=== Given data ===
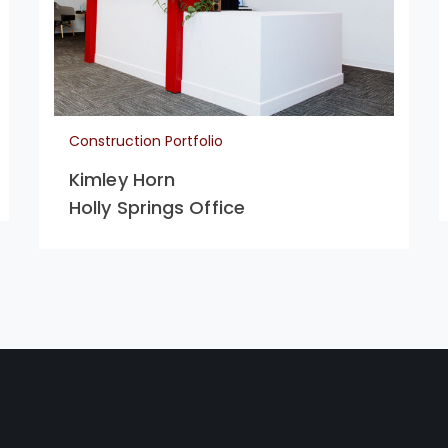
Construction Portfolio
Kimley Horn
Holly Springs Office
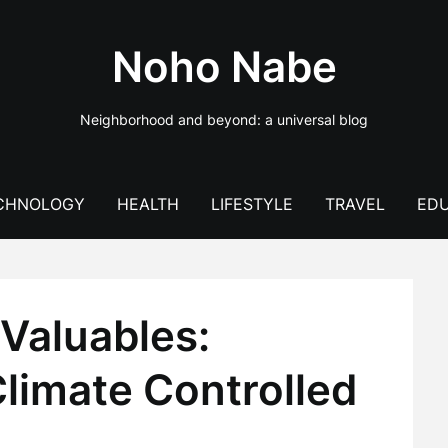
Noho Nabe
Neighborhood and beyond: a universal blog
CHNOLOGY
HEALTH
LIFESTYLE
TRAVEL
EDU
Valuables:
limate Controlled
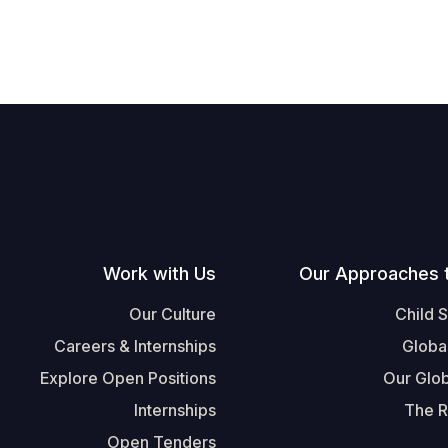
Work with Us
Our Approaches 
Our Culture
Child 
Careers & Internships
Globa
Explore Open Positions
Our Glob
Internships
The R
Open Tenders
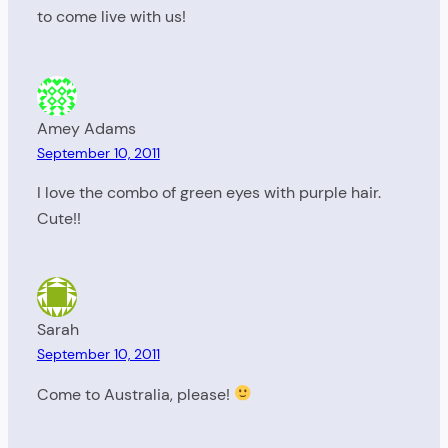
to come live with us!
Amey Adams
September 10, 2011
I love the combo of green eyes with purple hair.
Cute!!
Sarah
September 10, 2011
Come to Australia, please!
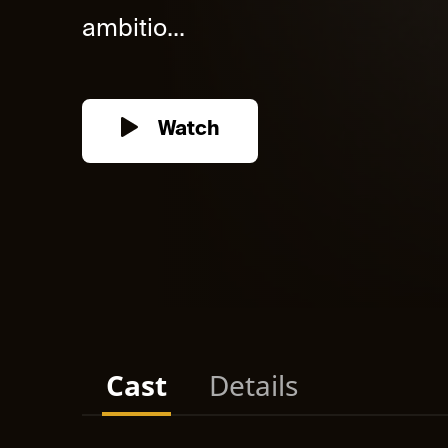
ambitio...
Watch
Cast
Details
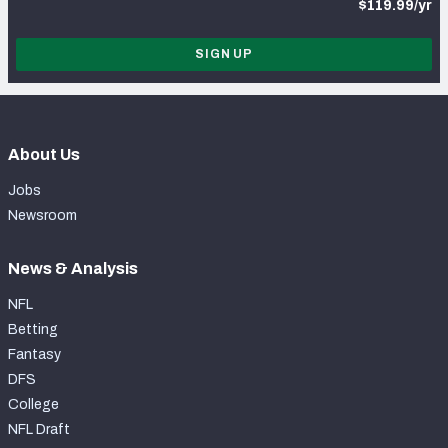
$119.99/yr
SIGN UP
About Us
Jobs
Newsroom
News & Analysis
NFL
Betting
Fantasy
DFS
College
NFL Draft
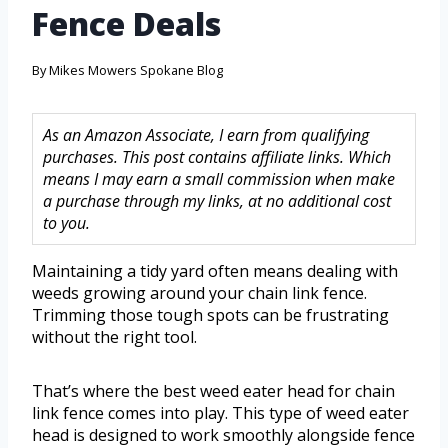
Fence Deals
By
Mikes Mowers Spokane Blog
As an Amazon Associate, I earn from qualifying
purchases. This post contains affiliate links. Which
means I may earn a small commission when make
a purchase through my links, at no additional cost
to you.
Maintaining a tidy yard often means dealing with
weeds growing around your chain link fence.
Trimming those tough spots can be frustrating
without the right tool.
That’s where the best weed eater head for chain
link fence comes into play. This type of weed eater
head is designed to work smoothly alongside fence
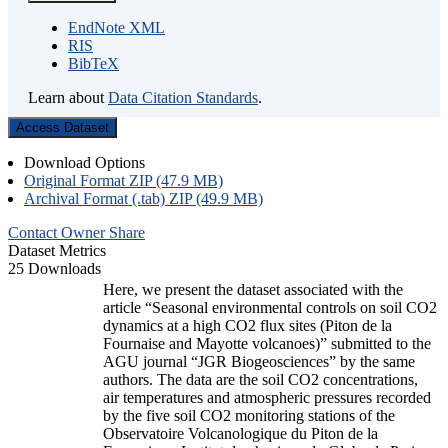
EndNote XML
RIS
BibTeX
Learn about
Data Citation Standards
.
Access Dataset
Download Options
Original Format ZIP (47.9 MB)
Archival Format (.tab) ZIP (49.9 MB)
Contact Owner
Share
Dataset Metrics
25 Downloads
Here, we present the dataset associated with the
article “Seasonal environmental controls on soil CO2
dynamics at a high CO2 flux sites (Piton de la
Fournaise and Mayotte volcanoes)” submitted to the
AGU journal “JGR Biogeosciences” by the same
authors. The data are the soil CO2 concentrations,
air temperatures and atmospheric pressures recorded
by the five soil CO2 monitoring stations of the
Observatoire Volcanologique du Piton de la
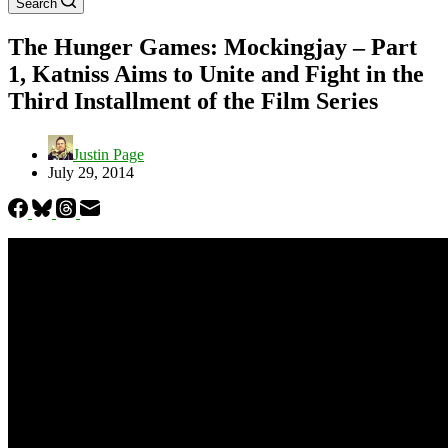
Search
The Hunger Games: Mockingjay – Part
1, Katniss Aims to Unite and Fight in the
Third Installment of the Film Series
Justin Page
July 29, 2014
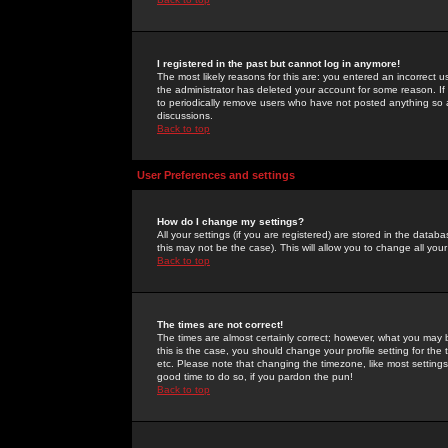
I registered in the past but cannot log in anymore!
The most likely reasons for this are: you entered an incorrect 
the administrator has deleted your account for some reason. If i
to periodically remove users who have not posted anything so a
discussions.
Back to top
User Preferences and settings
How do I change my settings?
All your settings (if you are registered) are stored in the databa
this may not be the case). This will allow you to change all your
Back to top
The times are not correct!
The times are almost certainly correct; however, what you may b
this is the case, you should change your profile setting for th
etc. Please note that changing the timezone, like most settings,
good time to do so, if you pardon the pun!
Back to top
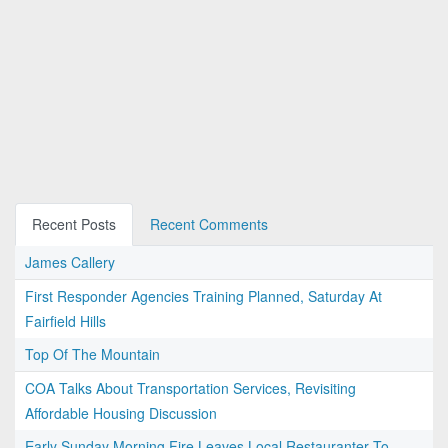
Recent Posts
Recent Comments
James Callery
First Responder Agencies Training Planned, Saturday At
Fairfield Hills
Top Of The Mountain
COA Talks About Transportation Services, Revisiting
Affordable Housing Discussion
Early Sunday Morning Fire Leaves Local Restauranter To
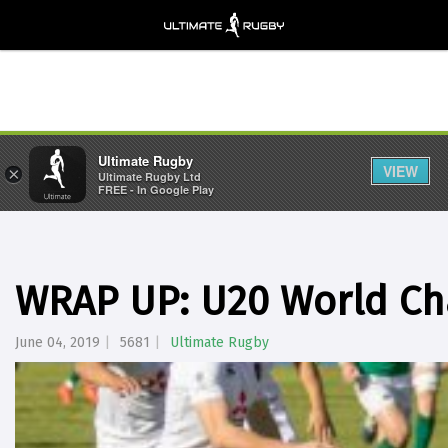
Ultimate Rugby
VIEW
×
Ultimate Rugby Ltd
FREE - In Google Play
WRAP UP: U20 World Ch
June 04, 2019
5681
Ultimate Rugby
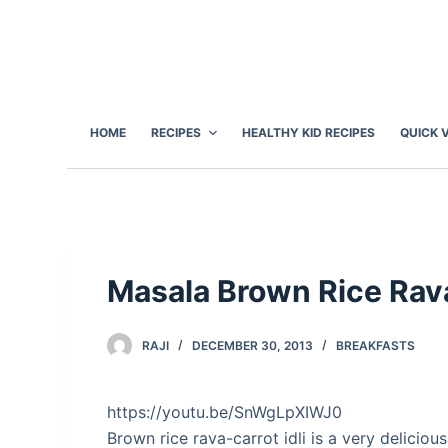
S
k
i
p
t
HOME
RECIPES
HEALTHY KID RECIPES
QUICK 
o
c
o
n
t
e
Masala Brown Rice Rava
n
t
RAJI
DECEMBER 30, 2013
BREAKFASTS
https://youtu.be/SnWgLpXIWJ0
Brown rice rava-carrot idli is a very deliciou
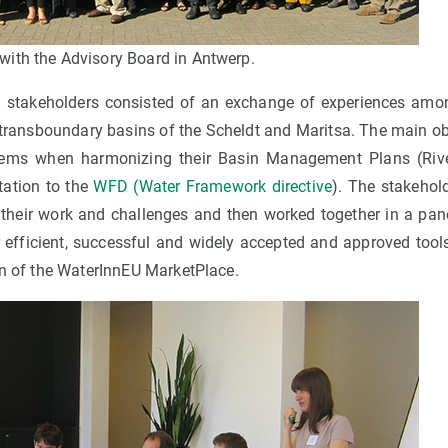
ith the Advisory Board in Antwerp.
h stakeholders consisted of an exchange of experiences amo
 transboundary basins of the Scheldt and Maritsa. The main ob
lems when harmonizing their Basin Management Plans (Ri
tation to the
WFD (Water Framework directive
). The stakehol
t their work and challenges and then worked together in a pane
r efficient, successful and widely accepted and approved tool
gn of the WaterInnEU MarketPlace.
===
• **What to work on**:
Copy the text of all the items again, swapping every "weed eater" for "string trimmer" and leaving everything else unchanged. Omit the pictures.

• **Task output**:
Construction Portfolio
Kimley Horn
Holly Springs Office
Noho Nabe
Neighborhood and beyond: a universal blog
CHNOLOGY
HEALTH
LIFESTYLE
TRAVEL
EDU
Valuables:
limate Controlled
Work with Us
Our Approaches 
Our Culture
Child 
Careers & Internships
Globa
Explore Open Positions
Our Glob
Internships
The R
Open Tenders
to come live with us!
Amey Adams
September 10, 2011
I love the combo of green eyes with purple hair.
Cute!!
Sarah
September 10, 2011
Come to Australia, please!
ambitio...
Watch
Cast
Details
$119.99/yr
SIGN UP
About Us
Jobs
Newsroom
News & Analysis
NFL
Betting
Fantasy
DFS
College
NFL Draft
Fence Deals
By
Mikes Mowers Spokane Blog
As an Amazon Associate, I earn from qualifying
purchases. This post contains affiliate links. Which
means I may earn a small commission when make
a purchase through my links, at no additional cost
to you.
Maintaining a tidy yard often means dealing with
weeds growing around your chain link fence.
Trimming those tough spots can be frustrating
without the right tool.
That’s where the best string trimmer head for chain
link fence comes into play. This type of string trimmer
head is designed to work smoothly alongside fence
EndNote XML
RIS
BibTeX
Learn about
Data Citation Standards
.
Access Dataset
Download Options
Original Format ZIP (47.9 MB)
Archival Format (.tab) ZIP (49.9 MB)
Contact Owner
Share
Dataset Metrics
25 Downloads
Here, we present the dataset associated with the
article “Seasonal environmental controls on soil CO2
dynamics at a high CO2 flux sites (Piton de la
Fournaise and Mayotte volcanoes)” submitted to the
AGU journal “JGR Biogeosciences” by the same
authors. The data are the soil CO2 concentrations,
air temperatures and atmospheric pressures recorded
by the five soil CO2 monitoring stations of the
Observatoire Volcanologique du Piton de la
Search
The Hunger Games: Mockingjay – Part
1, Katniss Aims to Unite and Fight in the
Third Installment of the Film Series
Justin Page
July 29, 2014
I registered in the past but cannot log in anymore!
The most likely reasons for this are: you entered an incorrect 
the administrator has deleted your account for some reason. If i
to periodically remove users who have not posted anything so a
discussions.
Back to top
User Preferences and settings
How do I change my settings?
All your settings (if you are registered) are stored in the databa
this may not be the case). This will allow you to change all your
Back to top
The times are not correct!
The times are almost certainly correct; however, what you may b
this is the case, you should change your profile setting for th
etc. Please note that changing the timezone, like most settings,
good time to do so, if you pardon the pun!
Back to top
Recent Posts
Recent Comments
James Callery
First Responder Agencies Training Planned, Saturday At
Fairfield Hills
Top Of The Mountain
COA Talks About Transportation Services, Revisiting
Affordable Housing Discussion
Early Sunday Morning Fire Leaves Local Restauranter To
Ultimate Rugby
VIEW
×
Ultimate Rugby Ltd
FREE - In Google Play
WRAP UP: U20 World Ch
June 04, 2019
5681
Ultimate Rugby
S
k
i
p
t
HOME
RECIPES
HEALTHY KID RECIPES
QUICK 
o
c
o
n
t
e
Masala Brown Rice Rava
n
t
RAJI
DECEMBER 30, 2013
BREAKFASTS
https://youtu.be/SnWgLpXIWJ0
Brown rice rava-carrot idli is a very deliciou
ith the Advisory Board in Antwerp.
h stakeholders consisted of an exchange of experiences amo
 transboundary basins of the Scheldt and Maritsa. The main ob
lems when harmonizing their Basin Management Plans (Ri
tation to the
WFD (Water Framework directive
). The stakehol
t their work and challenges and then worked together in a pane
r efficient, successful and widely accepted and approved tool
gn of the WaterInnEU MarketPlace.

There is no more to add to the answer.